##### Input data

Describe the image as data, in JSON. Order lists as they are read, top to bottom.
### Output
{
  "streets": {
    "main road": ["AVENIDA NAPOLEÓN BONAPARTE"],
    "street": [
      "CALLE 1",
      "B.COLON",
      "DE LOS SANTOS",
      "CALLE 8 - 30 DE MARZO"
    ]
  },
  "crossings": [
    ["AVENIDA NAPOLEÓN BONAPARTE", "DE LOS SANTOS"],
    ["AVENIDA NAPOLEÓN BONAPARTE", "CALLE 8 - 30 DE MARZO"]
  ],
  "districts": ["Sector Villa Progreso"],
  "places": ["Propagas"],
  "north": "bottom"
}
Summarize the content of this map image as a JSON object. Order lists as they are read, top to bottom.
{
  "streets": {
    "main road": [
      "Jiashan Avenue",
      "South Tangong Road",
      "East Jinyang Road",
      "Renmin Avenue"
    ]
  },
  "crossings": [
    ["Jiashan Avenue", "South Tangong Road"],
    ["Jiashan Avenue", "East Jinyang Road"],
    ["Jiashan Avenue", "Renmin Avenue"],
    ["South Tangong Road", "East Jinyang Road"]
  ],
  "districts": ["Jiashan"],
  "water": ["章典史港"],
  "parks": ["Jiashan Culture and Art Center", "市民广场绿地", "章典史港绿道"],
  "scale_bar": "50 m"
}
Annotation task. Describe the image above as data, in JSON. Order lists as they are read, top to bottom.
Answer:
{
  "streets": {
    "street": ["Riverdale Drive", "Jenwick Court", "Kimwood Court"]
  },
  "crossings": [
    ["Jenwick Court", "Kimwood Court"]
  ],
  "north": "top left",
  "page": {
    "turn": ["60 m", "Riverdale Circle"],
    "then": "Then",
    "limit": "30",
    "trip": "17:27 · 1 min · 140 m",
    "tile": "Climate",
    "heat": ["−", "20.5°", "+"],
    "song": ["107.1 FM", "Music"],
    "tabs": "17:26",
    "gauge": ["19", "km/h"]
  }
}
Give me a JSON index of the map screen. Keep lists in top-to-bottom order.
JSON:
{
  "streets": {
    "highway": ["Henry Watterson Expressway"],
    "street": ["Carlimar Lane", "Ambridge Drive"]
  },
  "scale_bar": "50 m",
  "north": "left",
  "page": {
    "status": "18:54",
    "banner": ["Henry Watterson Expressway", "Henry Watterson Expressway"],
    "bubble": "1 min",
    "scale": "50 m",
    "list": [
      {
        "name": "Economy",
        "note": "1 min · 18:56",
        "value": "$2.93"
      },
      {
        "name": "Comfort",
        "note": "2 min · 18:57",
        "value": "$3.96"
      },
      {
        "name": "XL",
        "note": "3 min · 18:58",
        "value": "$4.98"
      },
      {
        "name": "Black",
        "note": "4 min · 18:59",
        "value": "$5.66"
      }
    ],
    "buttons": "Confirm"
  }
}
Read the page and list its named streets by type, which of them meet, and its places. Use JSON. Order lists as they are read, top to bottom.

##########

§ Task item
In full and without alteration, repeat the records.

§ Task result
Describe the image as data, in JSON. Order lists as they are read, top to bottom.
### Output
{
  "streets": {
    "main road": ["AVENIDA NAPOLEÓN BONAPARTE"],
    "street": [
      "CALLE 1",
      "B.COLON",
      "DE LOS SANTOS",
      "CALLE 8 - 30 DE MARZO"
    ]
  },
  "crossings": [
    ["AVENIDA NAPOLEÓN BONAPARTE", "DE LOS SANTOS"],
    ["AVENIDA NAPOLEÓN BONAPARTE", "CALLE 8 - 30 DE MARZO"]
  ],
  "districts": ["Sector Villa Progreso"],
  "places": ["Propagas"],
  "north": "bottom"
}
Summarize the content of this map image as a JSON object. Order lists as they are read, top to bottom.
{
  "streets": {
    "main road": [
      "Jiashan Avenue",
      "South Tangong Road",
      "East Jinyang Road",
      "Renmin Avenue"
    ]
  },
  "crossings": [
    ["Jiashan Avenue", "South Tangong Road"],
    ["Jiashan Avenue", "East Jinyang Road"],
    ["Jiashan Avenue", "Renmin Avenue"],
    ["South Tangong Road", "East Jinyang Road"]
  ],
  "districts": ["Jiashan"],
  "water": ["章典史港"],
  "parks": ["Jiashan Culture and Art Center", "市民广场绿地", "章典史港绿道"],
  "scale_bar": "50 m"
}
Annotation task. Describe the image above as data, in JSON. Order lists as they are read, top to bottom.
Answer:
{
  "streets": {
    "street": ["Riverdale Drive", "Jenwick Court", "Kimwood Court"]
  },
  "crossings": [
    ["Jenwick Court", "Kimwood Court"]
  ],
  "north": "top left",
  "page": {
    "turn": ["60 m", "Riverdale Circle"],
    "then": "Then",
    "limit": "30",
    "trip": "17:27 · 1 min · 140 m",
    "tile": "Climate",
    "heat": ["−", "20.5°", "+"],
    "song": ["107.1 FM", "Music"],
    "tabs": "17:26",
    "gauge": ["19", "km/h"]
  }
}
Give me a JSON index of the map screen. Keep lists in top-to-bottom order.
JSON:
{
  "streets": {
    "highway": ["Henry Watterson Expressway"],
    "street": ["Carlimar Lane", "Ambridge Drive"]
  },
  "scale_bar": "50 m",
  "north": "left",
  "page": {
    "status": "18:54",
    "banner": ["Henry Watterson Expressway", "Henry Watterson Expressway"],
    "bubble": "1 min",
    "scale": "50 m",
    "list": [
      {
        "name": "Economy",
        "note": "1 min · 18:56",
        "value": "$2.93"
      },
      {
        "name": "Comfort",
        "note": "2 min · 18:57",
        "value": "$3.96"
      },
      {
        "name": "XL",
        "note": "3 min · 18:58",
        "value": "$4.98"
      },
      {
        "name": "Black",
        "note": "4 min · 18:59",
        "value": "$5.66"
      }
    ],
    "buttons": "Confirm"
  }
}
Read the page and list its named streets by type, which of them meet, and its places. Use JSON. Order lists as they are read, top to bottom.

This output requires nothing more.